Sie fliegen oft unter dem Radar für Absolventinnen und Absolventen, sind aber so etwas wie der Geheimtipp für Einsteiger in die Wirtschaftsprüfung: Genossenschaftliche Prüfungsverbände. Für den Verband bayerischer Wohnungsunternehmen erklären die Wirtschaftsprüfer Andreas Pritschet und Robert Dobroschke, warum der Dreiklang aus gemeinwohlorientierten Aufgaben, rücksichtsvollen Arbeitszeiten und einer sehr fairen Bezahlung so überzeugend ist.
Viele Studierende, die eine Karriere im Audit-Bereich anstreben, haben Genossenschaftliche Prüfungsverbände noch nicht wirklich auf dem Radar.
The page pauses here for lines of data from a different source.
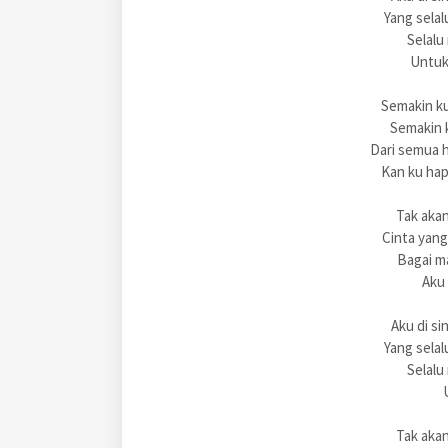
Yang selal
Selalu
Untuk 
Semakin k
Semakin 
Dari semua 
Kan ku ha
Tak akan
Cinta yan
Bagai m
Aku
Aku di si
Yang selal
Selalu
Tak akan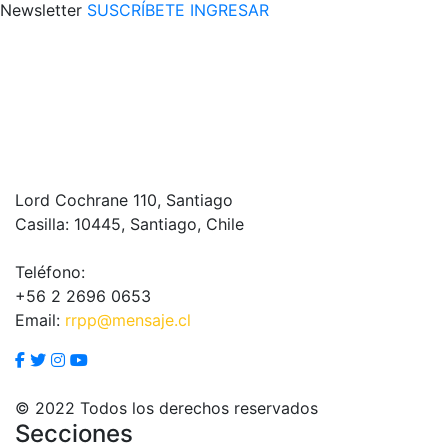
Newsletter
SUSCRÍBETE
INGRESAR
Lord Cochrane 110, Santiago
Casilla: 10445, Santiago, Chile
Teléfono:
+56 2 2696 0653
Email:
rrpp@mensaje.cl
© 2022 Todos los derechos reservados
Secciones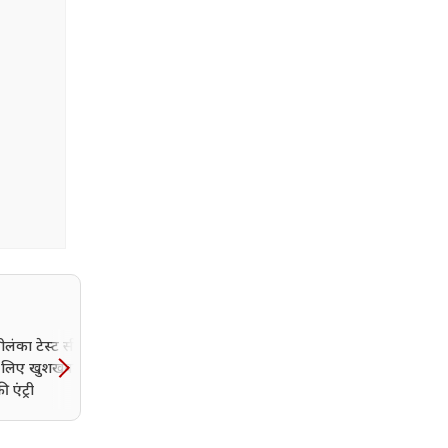
ीलंका टेस्ट सीरीज देखने
क्या हार्दिक पांड्या छोड़ेंगे मुंब
े लिए खुशखबरी, दोनों
इंडियंस? अश्विन ने ट्रेड अफवाह
री एंट्री
पर कही बड़ी बात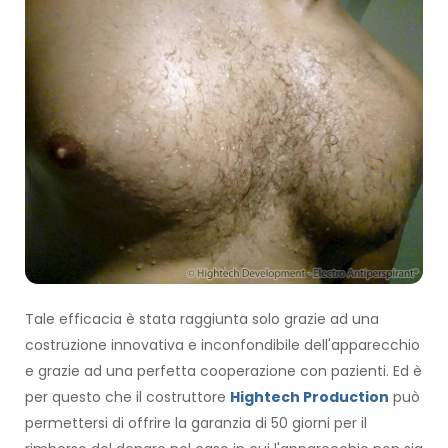
Tale efficacia è stata raggiunta solo grazie ad una
costruzione innovativa e inconfondibile dell'apparecchio
e grazie ad una perfetta cooperazione con pazienti. Ed è
per questo che il costruttore
Hightech Production
può
permettersi di offrire la garanzia di 50 giorni per il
Woran könnte das liegen?
Andreas Pritschet: Wir sind sehr besonders und wir sind in dem, was wir tun, einfach sehr gut. In gewisser Weise also typisch deutscher Mittelstand, der gezielt eine Nische – hier die Prüfung und Beratung von Genossenschaften – bedient und dieses mit Know-how auf höchstem Niveau beherrscht. In der öffentlichen Wahrnehmung kann man das vielleicht am besten mit der Industrie in Deutschland vergleichen: Siemens kennt jeder, URACA, einen Spezialanbieter für Höchstdruckpumpen, kennen die wenigsten. Genossenschaftliche Prüfungsverbände sind auch kleinteiliger organisiert. Häufig spezialisieren sich Genossenschaftliche Prüfungsverbände auf bestimmte Regionen und/oder Branchen. So ist der VdW Bayern regional auf Bayern fokussiert und branchenspezifisch auf die Wohnungswirtschaft.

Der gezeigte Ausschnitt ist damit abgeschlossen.